Decision X/25: Compliance with the Montreal Protocol by Lithuania
The Tenth Meeting of the Parties decided in Dec. X/25:
- To note that Lithuania acceded to the Montreal Protocol on 18 January 1995, and acceded to the London and Copenhagen Amendments on 3 February 1998. The country is classified as a non-Article 5 Party under the Protocol and, for 1996, reported positive consumption of 295 ODP tonnes ODP of Annex A and B substances, none of which was for essential uses exempted by the Parties. As a consequence, in 1996, Lithuania was in non-compliance with its control obligations under Articles 2A through 2E of the Montreal Protocol.
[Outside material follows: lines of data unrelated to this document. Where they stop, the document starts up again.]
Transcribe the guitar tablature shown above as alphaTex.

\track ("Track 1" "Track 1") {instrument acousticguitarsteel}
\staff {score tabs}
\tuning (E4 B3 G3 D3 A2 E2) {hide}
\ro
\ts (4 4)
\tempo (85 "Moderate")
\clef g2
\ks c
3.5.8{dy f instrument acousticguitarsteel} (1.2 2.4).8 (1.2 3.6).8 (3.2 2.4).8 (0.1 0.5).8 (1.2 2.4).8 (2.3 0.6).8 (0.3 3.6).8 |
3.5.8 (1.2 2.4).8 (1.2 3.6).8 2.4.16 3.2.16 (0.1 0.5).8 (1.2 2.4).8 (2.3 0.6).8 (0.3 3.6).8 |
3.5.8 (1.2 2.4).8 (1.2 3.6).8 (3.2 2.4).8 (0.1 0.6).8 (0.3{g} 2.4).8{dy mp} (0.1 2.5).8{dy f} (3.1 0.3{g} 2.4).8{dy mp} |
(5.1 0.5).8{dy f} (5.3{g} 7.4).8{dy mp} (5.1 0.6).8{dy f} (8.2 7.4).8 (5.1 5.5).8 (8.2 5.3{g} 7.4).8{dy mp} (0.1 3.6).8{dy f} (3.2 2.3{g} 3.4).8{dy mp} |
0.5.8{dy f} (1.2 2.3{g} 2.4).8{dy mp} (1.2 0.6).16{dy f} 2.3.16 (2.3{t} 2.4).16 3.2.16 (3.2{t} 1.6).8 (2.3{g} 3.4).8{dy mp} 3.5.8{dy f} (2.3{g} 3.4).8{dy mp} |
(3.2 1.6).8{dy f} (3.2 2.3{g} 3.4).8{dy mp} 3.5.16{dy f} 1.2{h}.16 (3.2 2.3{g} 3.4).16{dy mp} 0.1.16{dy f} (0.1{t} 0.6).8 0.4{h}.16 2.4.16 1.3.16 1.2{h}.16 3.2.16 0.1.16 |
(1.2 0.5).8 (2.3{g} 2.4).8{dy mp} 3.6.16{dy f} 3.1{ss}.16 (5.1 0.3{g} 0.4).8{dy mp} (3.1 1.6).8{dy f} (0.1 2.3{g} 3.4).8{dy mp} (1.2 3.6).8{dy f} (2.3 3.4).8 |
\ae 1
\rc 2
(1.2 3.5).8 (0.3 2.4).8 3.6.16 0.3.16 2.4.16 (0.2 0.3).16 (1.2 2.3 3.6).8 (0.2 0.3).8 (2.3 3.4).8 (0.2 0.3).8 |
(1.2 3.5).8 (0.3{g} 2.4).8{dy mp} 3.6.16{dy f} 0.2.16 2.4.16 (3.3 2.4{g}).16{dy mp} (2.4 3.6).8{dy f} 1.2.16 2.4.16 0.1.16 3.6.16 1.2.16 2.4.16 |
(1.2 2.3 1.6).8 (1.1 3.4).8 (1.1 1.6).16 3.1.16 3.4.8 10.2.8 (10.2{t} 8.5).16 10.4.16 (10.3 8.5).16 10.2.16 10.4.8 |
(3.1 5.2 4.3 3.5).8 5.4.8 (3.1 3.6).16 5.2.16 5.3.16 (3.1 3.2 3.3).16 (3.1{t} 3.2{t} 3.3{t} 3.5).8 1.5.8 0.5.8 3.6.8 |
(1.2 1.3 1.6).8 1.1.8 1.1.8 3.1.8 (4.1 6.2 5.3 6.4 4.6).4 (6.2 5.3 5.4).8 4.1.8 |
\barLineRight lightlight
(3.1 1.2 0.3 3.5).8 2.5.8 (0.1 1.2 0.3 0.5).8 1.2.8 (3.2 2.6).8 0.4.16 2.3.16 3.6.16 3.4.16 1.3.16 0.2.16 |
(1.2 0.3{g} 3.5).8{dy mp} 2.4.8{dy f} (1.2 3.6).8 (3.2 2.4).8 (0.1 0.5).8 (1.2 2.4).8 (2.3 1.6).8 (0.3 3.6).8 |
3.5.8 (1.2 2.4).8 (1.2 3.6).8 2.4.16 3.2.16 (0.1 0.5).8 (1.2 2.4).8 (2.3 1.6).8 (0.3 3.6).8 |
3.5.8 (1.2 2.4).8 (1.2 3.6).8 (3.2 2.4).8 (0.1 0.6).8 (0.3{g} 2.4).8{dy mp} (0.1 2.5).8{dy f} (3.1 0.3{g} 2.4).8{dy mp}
Lithuania also expresses a belief that this situation may continue through at least the year 2000, necessitating annual review by the Implementation Committee and the Parties until such time as Lithuania comes into compliance;
- To note with appreciation the fact that Lithuania has made tremendous strides in coming into compliance with the Montreal Protocol. Although Lithuania ratified the Protocol just three years ago, it has decreased its consumption steadily from 1986, when it was estimated at 6,089 tonnes, to 1993, when its consumption was estimated at 935 ODP tonnes, to 1995, when its consumption was 428 tonnes, to 1996 when its consumption of Annex A and B substances is reported at 295 tonnes. Lithuania is very clear in admitting that a substantial reason for the significant reduction in consumption is due to the economic turmoil that has been taking place in its country. After review of the submissions and presentation to the Implementation Committee, it is noted that Lithuania commits:
- To ban the import of CFC-113, carbon tetrachloride and methyl chloroform by 1 January 2000; and
- To reduce the consumption of Annex A and B substances by 86 per cent from 1996 levels by 1 January 2000;
- To note that achievement of these goals will necessitate a strict application of Lithuania’s existing import licensing system to ensure that phased reductions and reduced reliance on ozone-depleting substances continue to take place, and indeed, the Lithuania country programme includes a commitment to make arrangements with its customs department to ensure that imports are ceased. Ensuring that requirement to cease imports is particularly important given the pending closure of CFC producers in Russian Federation, supply on which Lithuania has traditionally depended. Noting Lithuania’s obvious commitment to the Montreal Protocol, it is hopeful that the country will be able to achieve a total phase-out of Annex A and B substances by 1 January 2001. In so stating, the Parties noted but specifically rejected a request by Lithuania to allow for continuous imports until 2005 for servicing existing refrigeration equipment. The Parties, in so doing, note that achieving a phase-out by 1 January 2001 may necessitate that Lithuania increase the recovery of existing ODS or the import of recycled material, and urge Lithuania to plan carefully for its future refrigerant-servicing needs and invite the Technology and Economic Assessment Panel to help in this endeavour. The Parties will closely monitor the progress of Lithuania towards meeting the above-noted commitments to reduce CFC-113, carbon-tetrachloride and methyl-chloroform use prior to the next Meeting of the Parties, and to put in place by June 1999 a requirement to cease imports of these substances by 1 January 2000 (save for essential uses authorized by the Parties);
- To closely monitor the progress of Lithuania with regard to the phase-out of ozone-depleting substances, particularly towards meeting the specific commitments noted above. In this regard, the Parties request that Lithuania submit a complete copy of its country programme, and subsequent updates, if any, to the Ozone Secretariat. To the degree that Lithuania is working towards and meeting the specific time-based commitments noted above and continues to report data annually demonstrating a decrease in imports and consumption, Lithuania should continue to be treated in the same manner as a Party in good standing. In this regard, Lithuania should receive international assistance to enable it to meet these commitments in accordance with item A of the indicative list of measures that might be taken by a meeting of the Parties in respect of non-compliance. However, through this decision, the Parties caution Lithuania, in accordance with item B of the indicative list of measures, that in the event that the country fails to meet the commitments noted above in the times specified, the Parties shall consider measures, consistent with item C of the indicative list of measures. These measures could include the possibility of actions that may be available under Article 4, designed to ensure that the supply of CFCs and halons that is the subject of non-compliance is ceased, and that exporting Parties are not contributing to a continuing situation of non-compliance.